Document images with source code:
- - - - -

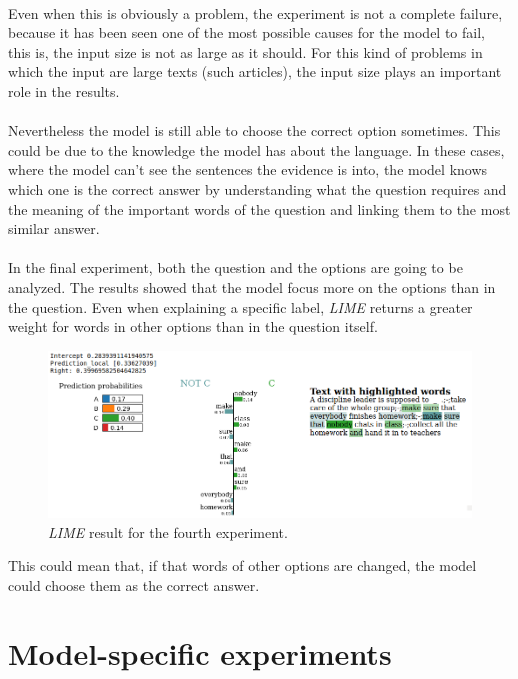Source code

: \paragraph{}
Even when this is obviously a problem, the experiment is not a complete failure, because it has been seen one of the most possible causes for the model to fail, this is, the input size is not as large as it should. For this kind of problems in which the input are large texts (such articles), the input size plays an important role in the results.
\paragraph{}
Nevertheless the model is still able to choose the correct option sometimes. This could be due to the knowledge the model has about the language. In these cases, where the model can't see the sentences the evidence is into, the model knows which one is the correct answer by understanding what the question requires and the meaning of the important words of the question and linking them to the most similar answer.
\paragraph{}
In the final experiment, both the question and the options are going to be analyzed. The results showed that the model focus more on the options than in the question. Even when explaining a specific label, \emph{LIME} returns a greater weight for words in other options than in the question itself.
\begin{figure}[!h]
	\centering
	\includegraphics[scale=0.35]{images/lime-ex4-example1-real}
	\caption{\emph{LIME} result for the fourth experiment.}
	\label{fig:lime-result-4a}
\end{figure}
This could mean that, if that words of other options are changed, the model could choose them as the correct answer.

\section{Model-specific experiments}
\label{sec:ModelSpecificExperiments}
\noindent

- - - - -

● **Instruction**
Without including any pictures, print each record exactly.

● **Written solution**
Source code

: \paragraph{}
Even when this is obviously a problem, the experiment is not a complete failure, because it has been seen one of the most possible causes for the model to fail, this is, the input size is not as large as it should. For this kind of problems in which the input are large texts (such articles), the input size plays an important role in the results.
\paragraph{}
Nevertheless the model is still able to choose the correct option sometimes. This could be due to the knowledge the model has about the language. In these cases, where the model can't see the sentences the evidence is into, the model knows which one is the correct answer by understanding what the question requires and the meaning of the important words of the question and linking them to the most similar answer.
\paragraph{}
In the final experiment, both the question and the options are going to be analyzed. The results showed that the model focus more on the options than in the question. Even when explaining a specific label, \emph{LIME} returns a greater weight for words in other options than in the question itself.
\begin{figure}[!h]
	\centering
	\includegraphics[scale=0.35]{images/lime-ex4-example1-real}
	\caption{\emph{LIME} result for the fourth experiment.}
	\label{fig:lime-result-4a}
\end{figure}
This could mean that, if that words of other options are changed, the model could choose them as the correct answer.

\section{Model-specific experiments}
\label{sec:ModelSpecificExperiments}
\noindent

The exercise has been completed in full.